BEGIN

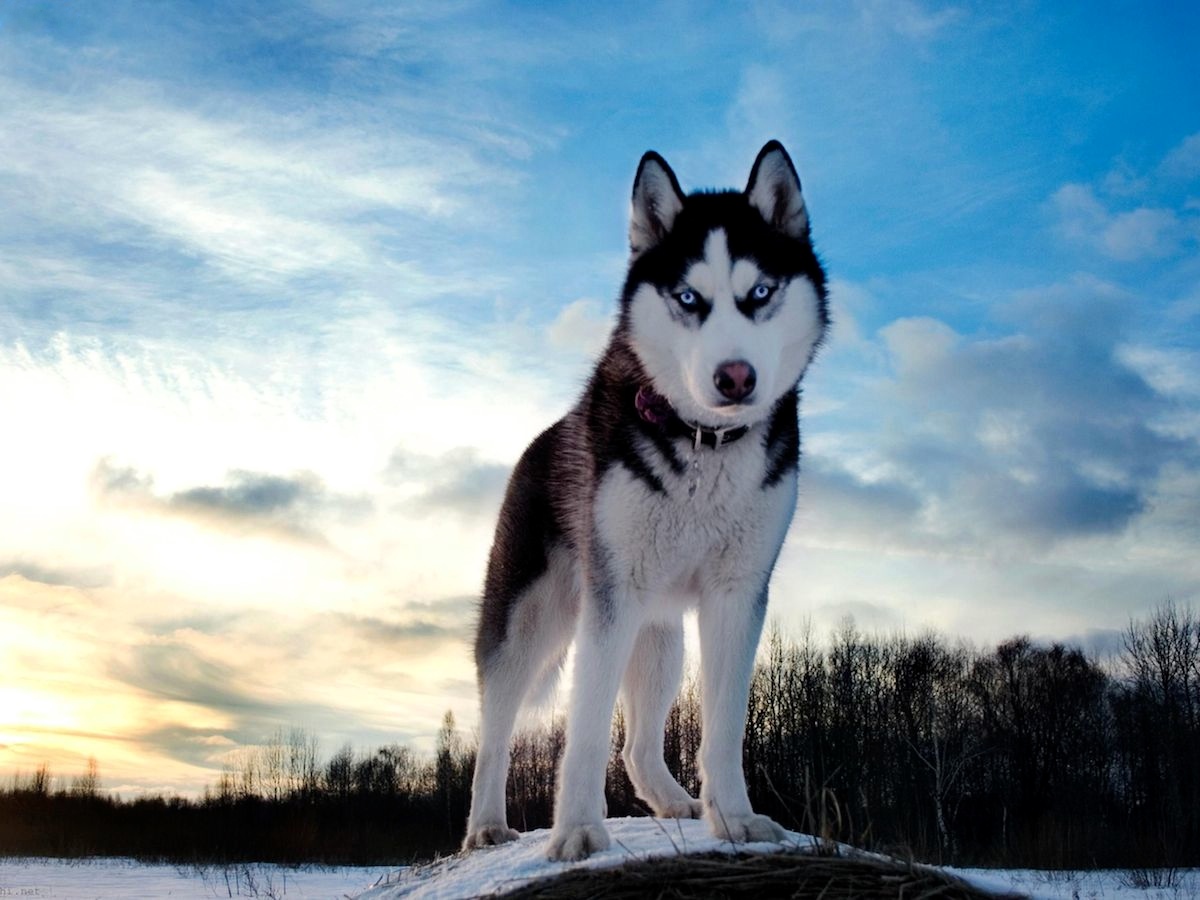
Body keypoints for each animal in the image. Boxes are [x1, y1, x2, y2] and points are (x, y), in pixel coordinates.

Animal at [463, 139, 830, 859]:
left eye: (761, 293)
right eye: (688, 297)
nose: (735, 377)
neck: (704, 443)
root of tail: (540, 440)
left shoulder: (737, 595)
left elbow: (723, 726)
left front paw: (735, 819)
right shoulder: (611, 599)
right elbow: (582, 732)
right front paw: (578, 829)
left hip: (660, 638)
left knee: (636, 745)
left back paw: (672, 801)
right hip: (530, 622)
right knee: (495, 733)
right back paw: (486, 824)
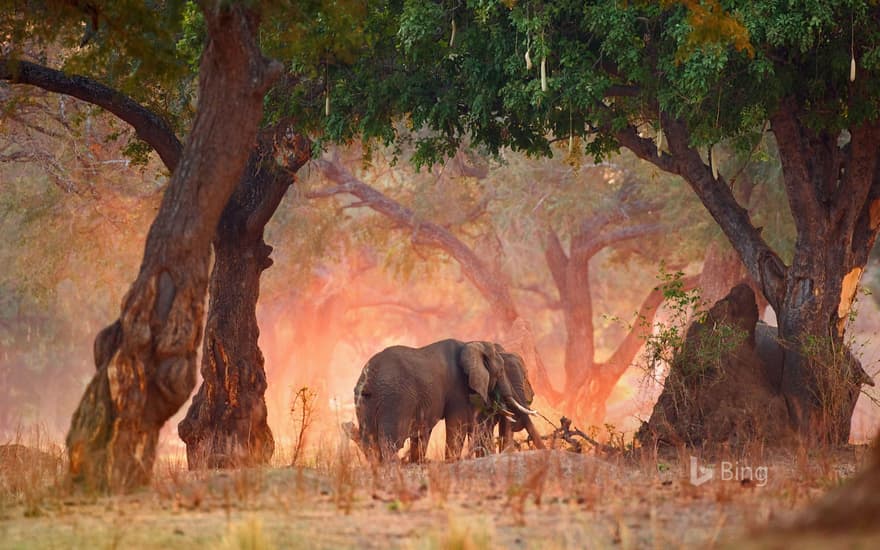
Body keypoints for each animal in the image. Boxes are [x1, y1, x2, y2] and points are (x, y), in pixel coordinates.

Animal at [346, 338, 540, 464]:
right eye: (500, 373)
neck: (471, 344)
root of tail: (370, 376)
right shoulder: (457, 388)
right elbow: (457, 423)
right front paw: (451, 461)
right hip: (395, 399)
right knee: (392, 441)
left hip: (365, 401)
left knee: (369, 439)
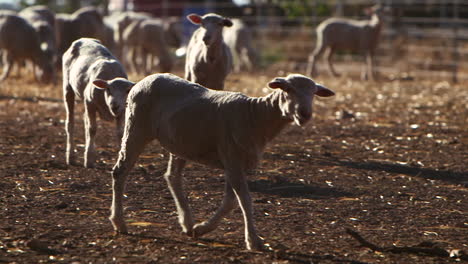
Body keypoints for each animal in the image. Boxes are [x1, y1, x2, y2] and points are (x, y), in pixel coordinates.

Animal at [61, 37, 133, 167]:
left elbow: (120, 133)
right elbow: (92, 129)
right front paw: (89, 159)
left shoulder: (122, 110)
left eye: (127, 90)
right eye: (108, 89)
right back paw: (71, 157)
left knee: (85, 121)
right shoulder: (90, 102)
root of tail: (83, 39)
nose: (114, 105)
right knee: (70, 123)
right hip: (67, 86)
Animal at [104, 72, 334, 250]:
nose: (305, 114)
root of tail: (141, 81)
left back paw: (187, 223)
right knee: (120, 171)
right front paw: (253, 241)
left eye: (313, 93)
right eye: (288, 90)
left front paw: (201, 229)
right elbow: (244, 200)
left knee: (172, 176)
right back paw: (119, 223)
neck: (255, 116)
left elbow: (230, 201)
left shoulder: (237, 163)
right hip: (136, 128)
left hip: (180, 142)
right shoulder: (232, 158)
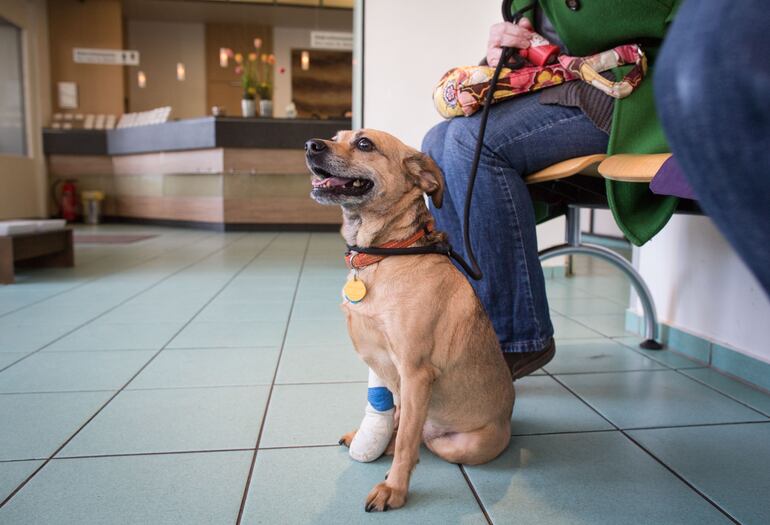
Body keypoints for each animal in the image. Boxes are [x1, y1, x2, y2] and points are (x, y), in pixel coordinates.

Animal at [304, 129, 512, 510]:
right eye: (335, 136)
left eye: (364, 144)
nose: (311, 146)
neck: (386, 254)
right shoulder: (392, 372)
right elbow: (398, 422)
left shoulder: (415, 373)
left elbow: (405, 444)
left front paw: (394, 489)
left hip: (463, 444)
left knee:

END

> **Your objective**
Retype exactly the lines above, starting at the line containing "right hip: (67, 86)" and ending with the last line, both included; leave out the pictures.

> **Response box**
right hip: (67, 86)
Animal at [104, 72, 334, 250]:
nose: (305, 114)
root of tail: (141, 81)
left back paw: (187, 223)
right knee: (120, 171)
right front paw: (253, 241)
left eye: (313, 93)
right eye: (288, 90)
left front paw: (201, 229)
right elbow: (244, 200)
left knee: (172, 176)
right back paw: (119, 223)
neck: (255, 116)
left elbow: (230, 201)
left shoulder: (237, 163)
right hip: (136, 128)
left hip: (180, 142)
right shoulder: (232, 158)
Body keypoints for each animal in the image. Boxes are [x1, y1, x2, y2] and points are (x, y), in pixel coordinates.

Animal at [304, 129, 512, 510]:
right eye: (335, 136)
left eye: (364, 144)
nose: (311, 146)
neck: (386, 254)
right shoulder: (392, 372)
right elbow: (398, 422)
left shoulder: (415, 373)
left elbow: (405, 444)
left front paw: (394, 489)
left hip: (463, 444)
left knee:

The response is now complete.